USA - A journalist for the Los Angeles Times has described the US pavilion at the ongoing World Expo 2010 in Shanghai as one of the letdowns of the show, missing an open goal to promote the United States in China.

Chinese authorities believe more than 70 million people will attend the Chinese exhibition, which offers countries a chance to present themselves to the rest of the world, an opportunity that LA Times reporter Fred A. Bernstein points out carries with it “political, cultural and economic consequences far into the future”.

“Given the high stakes, nearly 200 nations turned out for the Expo. The hits include Britain's pavilion, which celebrates biodiversity with a gorgeous building housing thousands of seeds, and Switzerland's, with its exhilarating chairlift ride through an artificial Alp,” he writes.

“But the US pavilion, which is neither, might as well have been across the Huangpu River in the Expo's corporate section...indeed, the pavilion, with its bland tribute to ‘community’, says little about what makes America, and Americans, special.”

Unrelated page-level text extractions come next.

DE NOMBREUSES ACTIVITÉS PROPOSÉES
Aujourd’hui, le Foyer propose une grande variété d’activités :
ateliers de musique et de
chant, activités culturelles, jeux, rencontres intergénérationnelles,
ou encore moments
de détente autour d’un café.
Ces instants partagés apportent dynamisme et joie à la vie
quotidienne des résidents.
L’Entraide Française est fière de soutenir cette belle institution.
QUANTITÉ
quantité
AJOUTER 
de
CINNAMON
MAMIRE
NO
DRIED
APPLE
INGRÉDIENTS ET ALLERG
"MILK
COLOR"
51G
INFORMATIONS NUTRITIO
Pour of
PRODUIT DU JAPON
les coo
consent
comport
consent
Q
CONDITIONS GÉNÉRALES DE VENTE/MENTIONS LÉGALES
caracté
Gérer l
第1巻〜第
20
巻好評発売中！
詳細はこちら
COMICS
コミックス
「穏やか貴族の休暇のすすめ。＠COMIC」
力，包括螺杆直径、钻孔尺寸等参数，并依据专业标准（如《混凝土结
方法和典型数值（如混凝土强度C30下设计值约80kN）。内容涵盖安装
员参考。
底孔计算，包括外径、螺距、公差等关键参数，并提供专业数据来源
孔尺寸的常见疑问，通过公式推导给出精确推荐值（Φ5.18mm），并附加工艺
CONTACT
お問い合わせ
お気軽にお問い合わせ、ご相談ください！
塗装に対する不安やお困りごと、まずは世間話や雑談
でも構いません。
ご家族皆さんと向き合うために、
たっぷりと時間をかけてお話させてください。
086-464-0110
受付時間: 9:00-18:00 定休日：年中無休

Titled the Seed Cathedral, the UK pavilion (pictured) is constructed from 60,000 7.5 metre long  aluminium rods suspended in a timber frame, sitting on a landscaped area designed to look like a creased piece of paper.

The pavilion, created by Heatherwick Studio, scooped the UK's Royal Institute of British Architects’ (RIBA) Lubetkin Prize at the end of June for being “the most outstanding work of international architecture by an RIBA member”.